*THE RECORDS:*
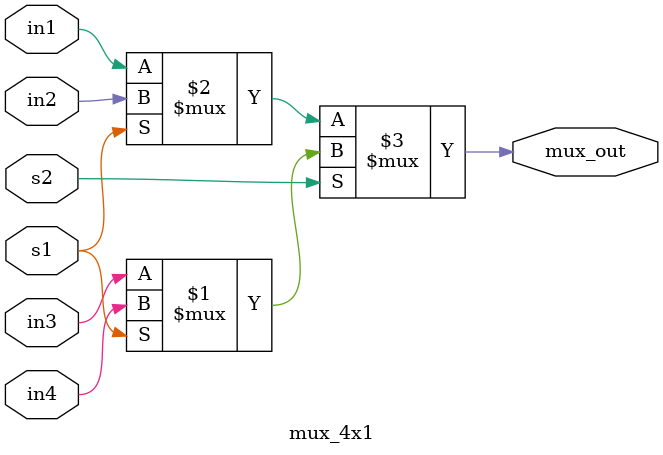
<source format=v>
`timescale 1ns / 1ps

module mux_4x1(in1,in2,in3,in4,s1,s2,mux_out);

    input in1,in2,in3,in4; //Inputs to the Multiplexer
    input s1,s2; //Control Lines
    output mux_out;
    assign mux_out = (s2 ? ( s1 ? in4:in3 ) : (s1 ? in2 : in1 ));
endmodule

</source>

*WHAT YOU WILL DO:* Copy the entries precisely, images excluded.

*RESULT OF THE TASK:*
<source format=v>
`timescale 1ns / 1ps

module mux_4x1(in1,in2,in3,in4,s1,s2,mux_out);

    input in1,in2,in3,in4; //Inputs to the Multiplexer
    input s1,s2; //Control Lines
    output mux_out;
    assign mux_out = (s2 ? ( s1 ? in4:in3 ) : (s1 ? in2 : in1 ));
endmodule

</source>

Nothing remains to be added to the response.